‘Turn Off the Red Light’ campaign aims to criminalise the purchase of consensual sex but is flawed in its assumptions, writes Mick Wallace.
IF successful, the current campaign to criminalise the purchase of consensual sex will signify the re-involvement of the State in the private sexual lives of adult citizens for the first time since homosexuality was decriminalised 21 years ago.
The Justice Committee’s report clearly reflects and adopts the logic of the ‘Turn Off the Red Light’ campaign at the expense of the testimony and first-hand experience of individual sex workers and international experience (bar Sweden and Norway).
The Turn Off the Red Light logic has long been questioned and criticised by many organisations, many of whom recommend the decriminalisation model, including Human Rights Watch, the World Health Organisation, UN Women, UN Aids, Global Commission on HIV and the law, Amnesty and the International Labour Organisation.
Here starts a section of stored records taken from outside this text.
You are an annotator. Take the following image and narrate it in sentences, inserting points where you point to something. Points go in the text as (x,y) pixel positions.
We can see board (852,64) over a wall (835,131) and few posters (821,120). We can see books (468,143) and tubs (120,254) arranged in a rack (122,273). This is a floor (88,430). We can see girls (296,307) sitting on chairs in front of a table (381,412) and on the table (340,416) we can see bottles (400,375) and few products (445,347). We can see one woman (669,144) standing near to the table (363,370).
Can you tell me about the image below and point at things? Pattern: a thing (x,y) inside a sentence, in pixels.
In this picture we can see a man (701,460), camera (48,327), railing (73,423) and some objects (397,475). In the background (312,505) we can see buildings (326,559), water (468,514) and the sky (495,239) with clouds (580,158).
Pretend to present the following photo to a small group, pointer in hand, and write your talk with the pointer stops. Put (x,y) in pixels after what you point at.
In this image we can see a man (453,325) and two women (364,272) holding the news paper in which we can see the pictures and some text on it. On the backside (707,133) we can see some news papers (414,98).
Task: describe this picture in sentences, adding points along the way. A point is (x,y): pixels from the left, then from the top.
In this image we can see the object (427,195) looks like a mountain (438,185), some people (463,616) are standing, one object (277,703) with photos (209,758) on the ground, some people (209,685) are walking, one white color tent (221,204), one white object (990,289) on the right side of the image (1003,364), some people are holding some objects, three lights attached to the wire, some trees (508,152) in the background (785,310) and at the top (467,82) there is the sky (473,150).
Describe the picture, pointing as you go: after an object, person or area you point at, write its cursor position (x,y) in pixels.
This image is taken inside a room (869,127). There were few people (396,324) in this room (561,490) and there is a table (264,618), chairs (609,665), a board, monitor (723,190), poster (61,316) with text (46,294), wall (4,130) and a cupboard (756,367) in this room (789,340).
In Ireland, the publication of the Migrant Rights Centre of Ireland (MRCI) proposals in relation to sex trafficking is awaited with interest. In contrast to the “rescue ethos” of the many religious-funded organisations under the Turn Off the Red Light banner, MRCI is organised along community development principles and has a strong track record in relation to all forms of trafficking and exploitation of migrants.